Menariknya, penelitian ini juga mengungkap perbedaan budaya dalam cara kerja mental dialami. Hubungan antara kerja mental dan perasaan negatif, meskipun masih ada, kurang kentara di negara-negara Asia dibandingkan dengan Eropa atau Amerika Utara. Temuan ini mengisyaratkan peran norma budaya dan praktik pendidikan dalam membentuk hubungan kita dengan kerja kognitif.
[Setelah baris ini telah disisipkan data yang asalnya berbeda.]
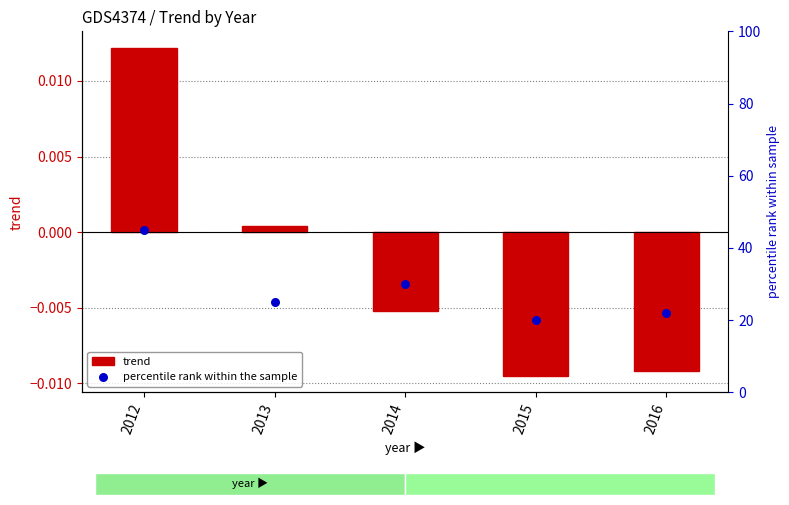

At how many categories does at least one series exceed 29?

2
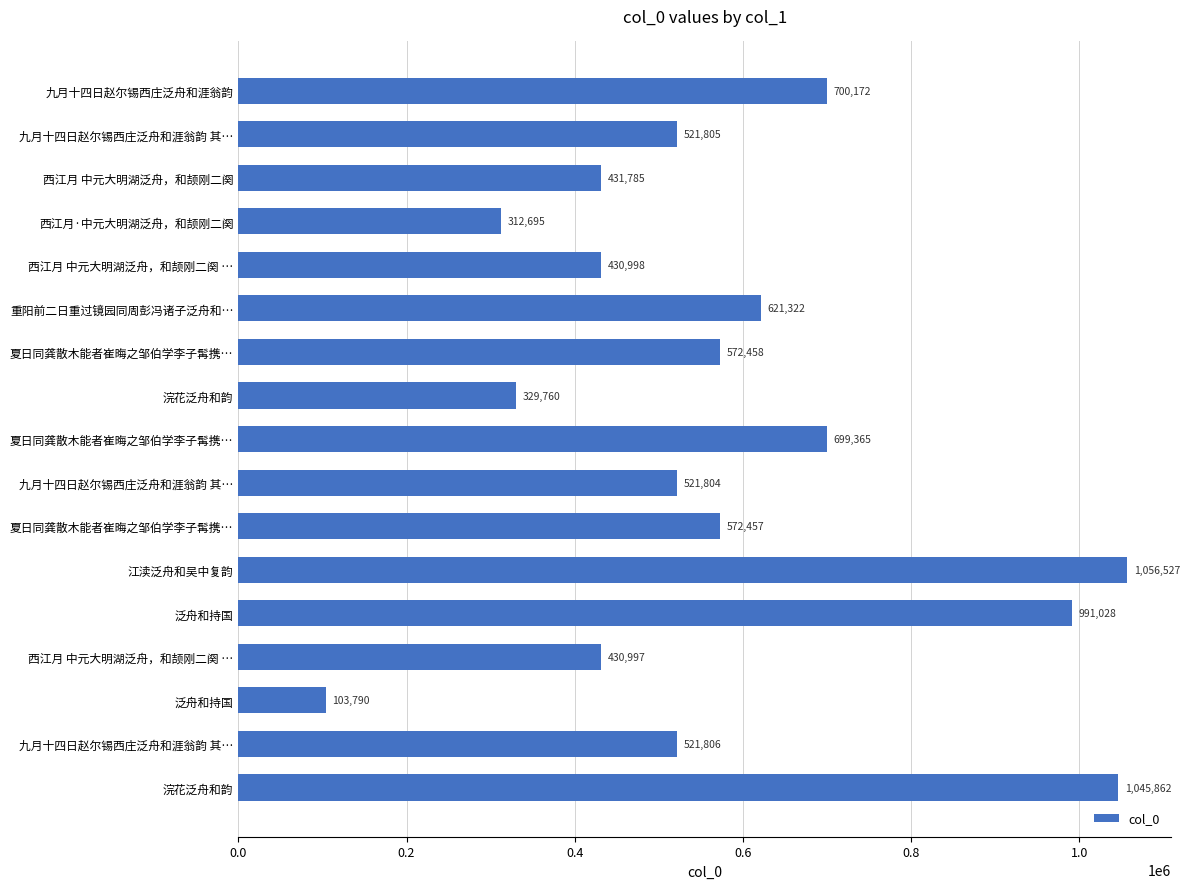

How many data points does each series have?

17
Saat kita mengarungi ekonomi yang semakin berbasis pengetahuan, memahami hakikat sebenarnya dari usaha mental menjadi sangat penting. Penelitian ini menantang kita untuk memikirkan kembali cara kita menyusun pekerjaan, pendidikan, dan bahkan kegiatan rekreasi. Penelitian ini menunjukkan bahwa meskipun kita tidak dapat menghilangkan ketidaknyamanan bawaan dari berpikir keras, kita dapat merancang lingkungan dan insentif yang membuatnya lebih tertahankan – dan pada akhirnya lebih memuaskan.
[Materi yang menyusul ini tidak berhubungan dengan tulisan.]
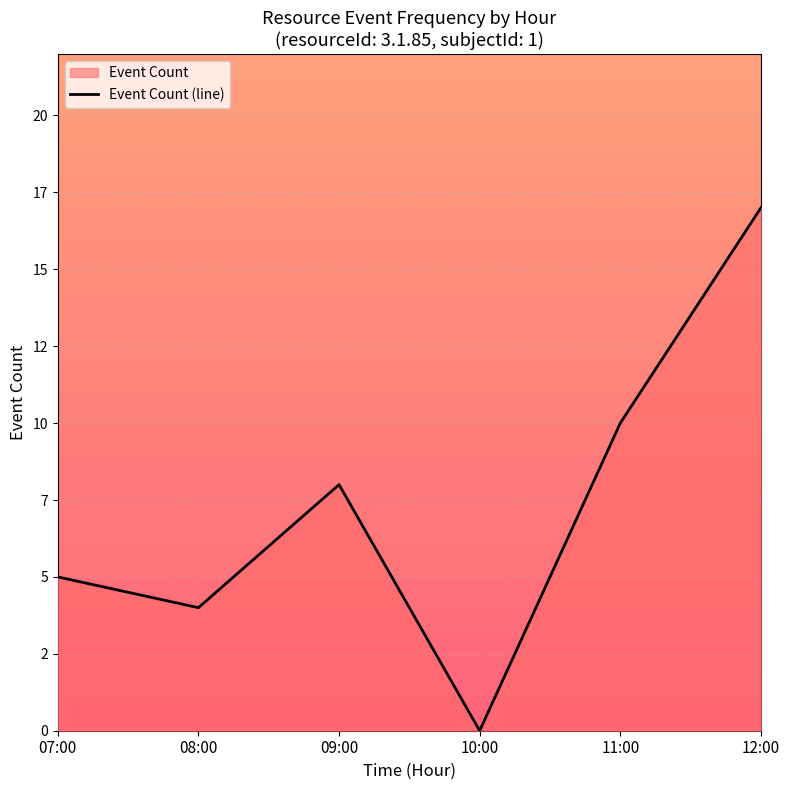

How many lines are shown in the chart?

1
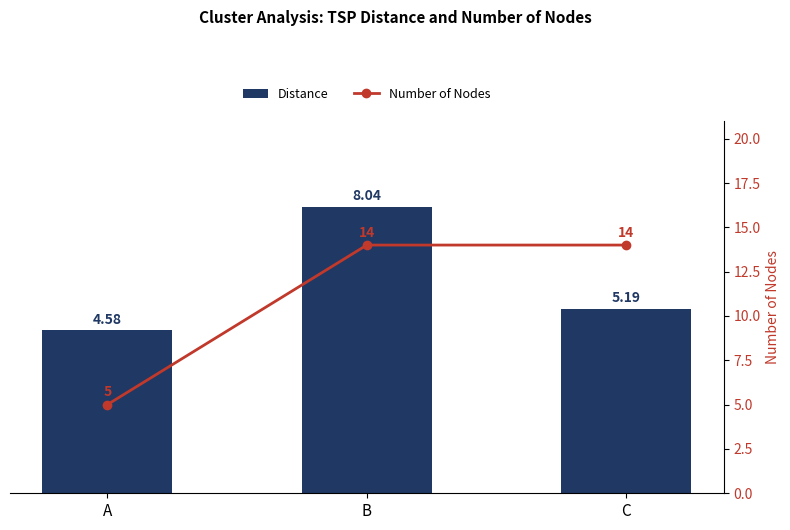

How many values in the Distance series are below 5?

1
Jadi lain kali Anda merasa otak Anda sakit karena konsentrasi yang intens, jangan khawatir. Ketidaknyamanan yang Anda rasakan? Itu adalah pengalaman manusia universal dalam mendorong batasan kognitif. Dan meskipun mungkin tidak terasa menyenangkan saat itu, itu sering kali merupakan harga yang kita bayar untuk pertumbuhan, pencapaian, dan kepuasan manis dari tantangan mental yang berhasil ditaklukkan.
Ringkasan Makalah
Metodologi
Para peneliti melakukan meta-analisis terhadap 170 studi yang dipublikasikan antara tahun 2019 dan 2020, yang melibatkan 4.670 partisipan dari 29 negara. Studi-studi ini menggunakan alat standar yang disebut Indeks Beban Tugas NASA untuk mengukur upaya mental dan emosi negatif selama berbagai tugas kognitif. Dengan menggabungkan data dari berbagai studi tersebut, para peneliti dapat menarik kesimpulan umum tentang bagaimana orang-orang secara umum mengalami upaya mental di berbagai populasi dan jenis tugas.
Hasil
Temuan utamanya adalah hubungan positif yang kuat antara usaha mental dan afek negatif (perasaan tidak menyenangkan) di semua populasi dan tugas yang diteliti. Hubungan ini berlaku terlepas dari faktor-faktor seperti tingkat pendidikan, pengalaman kerja, atau desain tugas. Satu-satunya variasi yang signifikan adalah hubungan yang agak lemah antara usaha dan afek negatif dalam penelitian dari negara-negara Asia dibandingkan dengan penelitian dari Eropa atau Amerika Utara.
Keterbatasan
Studi ini mengandalkan pengukuran yang dilaporkan sendiri, yang mungkin tidak selalu mencerminkan pengalaman sebenarnya secara akurat. Selain itu, penelitian difokuskan pada pengalaman langsung selama mengerjakan tugas, bukan kepuasan jangka panjang atau manfaat potensial lainnya dari terlibat dalam aktivitas yang membutuhkan usaha mental. Sifat observasional dari studi yang disertakan juga berarti bahwa hubungan sebab akibat tidak dapat dipastikan secara pasti.
Diskusi dan Kesimpulan
Para peneliti berpendapat bahwa upaya mental mungkin secara inheren merugikan otak, mungkin karena kendala biologis atau biaya peluang. Namun, mereka menekankan bahwa ini tidak berarti orang tidak dapat menemukan nilai atau kenikmatan dalam aktivitas yang menuntut mental. Kenikmatan kemungkinan berasal dari aspek lain dari aktivitas atau hasilnya, bukan dari upaya itu sendiri. Pemahaman ini dapat membantu dalam merancang program pendidikan, lingkungan kerja, dan intervensi yang lebih efektif untuk kondisi di mana kesulitan terlibat dalam tugas yang membutuhkan usaha merupakan suatu gejala.
Pendanaan dan Pengungkapan
Studi ini dilakukan oleh para peneliti dari Universitas Radboud dan Universitas Maastricht di Belanda. Tidak ada sumber pendanaan spesifik atau konflik kepentingan yang disebutkan dalam makalah ini.